> Your assignment:
Find the lines below holding the word "directos" and copy each of them.

> Record extracts:
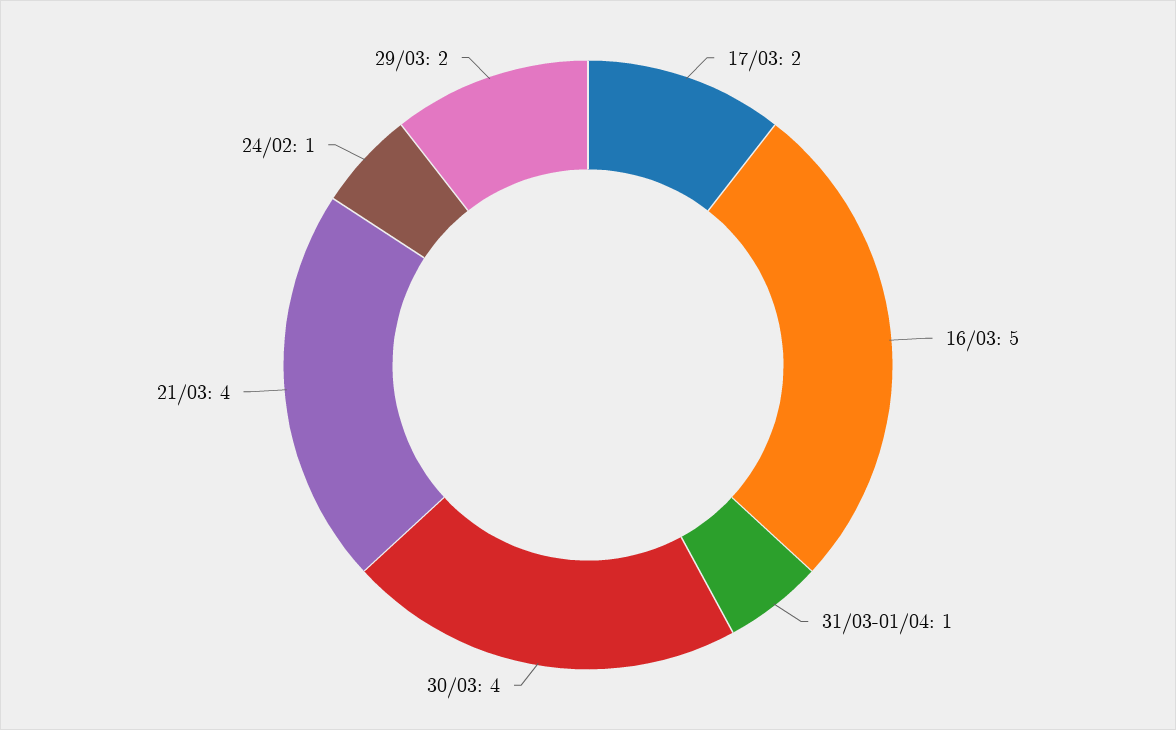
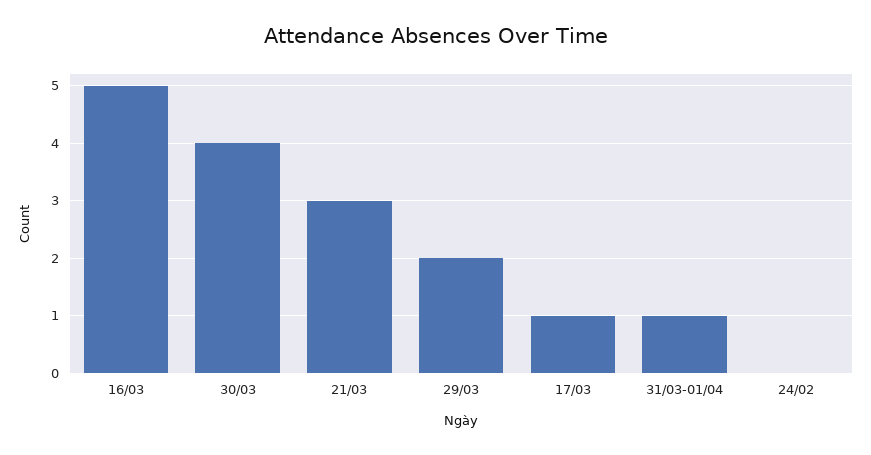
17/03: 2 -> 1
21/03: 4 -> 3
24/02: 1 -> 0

---

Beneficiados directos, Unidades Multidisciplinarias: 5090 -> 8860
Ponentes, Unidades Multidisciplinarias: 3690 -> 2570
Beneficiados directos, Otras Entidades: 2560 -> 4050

> Exercise answer:
Beneficiados directos, Unidades Multidisciplinarias: 5090 -> 8860
Beneficiados directos, Otras Entidades: 2560 -> 4050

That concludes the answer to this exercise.